Aprendí a tejer cuando Lau tenía menos de un año, y ahí redescubrí lo terapéutico que es poder tener un hobby (y algo de tiempo libre) cuando me convertí en mamá 24/7. Unos meses antes de que Lau cumpla tres años le diagnosticaron trastorno del espectro autista, también conocido como TEA. 

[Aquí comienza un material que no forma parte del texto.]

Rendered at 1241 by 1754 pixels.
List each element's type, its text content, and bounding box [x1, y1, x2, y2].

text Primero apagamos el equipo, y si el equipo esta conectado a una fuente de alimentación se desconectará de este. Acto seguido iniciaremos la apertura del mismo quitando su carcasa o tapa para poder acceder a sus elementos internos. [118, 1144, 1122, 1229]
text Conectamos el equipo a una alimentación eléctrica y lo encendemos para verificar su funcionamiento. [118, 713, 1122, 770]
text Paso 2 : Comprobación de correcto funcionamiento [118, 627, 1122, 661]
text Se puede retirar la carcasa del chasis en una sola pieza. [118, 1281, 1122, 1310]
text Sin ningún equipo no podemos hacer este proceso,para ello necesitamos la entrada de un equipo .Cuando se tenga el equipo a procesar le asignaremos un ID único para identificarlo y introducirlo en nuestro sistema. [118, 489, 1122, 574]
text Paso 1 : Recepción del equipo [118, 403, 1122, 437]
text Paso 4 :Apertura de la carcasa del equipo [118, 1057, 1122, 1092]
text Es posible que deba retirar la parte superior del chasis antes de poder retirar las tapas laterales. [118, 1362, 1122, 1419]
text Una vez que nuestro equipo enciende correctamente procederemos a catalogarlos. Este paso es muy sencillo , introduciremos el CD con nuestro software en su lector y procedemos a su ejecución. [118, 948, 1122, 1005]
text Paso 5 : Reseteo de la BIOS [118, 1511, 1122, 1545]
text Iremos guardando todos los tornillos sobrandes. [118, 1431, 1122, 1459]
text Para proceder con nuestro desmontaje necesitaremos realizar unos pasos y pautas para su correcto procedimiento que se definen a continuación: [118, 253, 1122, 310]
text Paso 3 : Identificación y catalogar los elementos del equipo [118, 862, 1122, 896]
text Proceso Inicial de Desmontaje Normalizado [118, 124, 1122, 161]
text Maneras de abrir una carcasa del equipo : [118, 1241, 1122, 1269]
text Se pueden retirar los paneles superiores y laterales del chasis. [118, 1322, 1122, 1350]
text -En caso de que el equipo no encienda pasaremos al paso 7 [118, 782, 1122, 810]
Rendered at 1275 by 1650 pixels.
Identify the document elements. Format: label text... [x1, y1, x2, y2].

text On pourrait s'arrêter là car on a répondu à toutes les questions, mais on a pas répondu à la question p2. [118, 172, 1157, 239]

A mi esposo y a mí nos cayó como un balde de agua fría. Al principio estabamos desorientados, confundidos y tristes. Después de pasar las etapas del duelo, me puse a investigar y a leer todo lo que pude sobre autismo. Navegué en páginas de internet, busqué libros, compré revistas, leí blogs, mandé mails. Aprendí que el autismo no es considerado una enfermedad como comúnmente se cree, sino una neurodiversidad, y no se cura, pero sí se puede manejar con tratamientos que apuntan a mejorar la calidad de vida de la persona, de su familia y de su entorno.

Entre tanta investigación conocí a algunas madres que estaban pasando por una situación similar a la mía y otras que tenían circunstancias completamente diferentes, y todas coincidieron en llenarme de cariño. Es increíble como a traves de las redes gente que no te conoce personalmente te puede dar tanto apoyo emocional. Estas mamás (y papás) me ayudaron muchísimo:

Sé que aún nos queda un largo camino por recorer, pero yo me siento mejor sabiendo que no estoy sola en este desafío.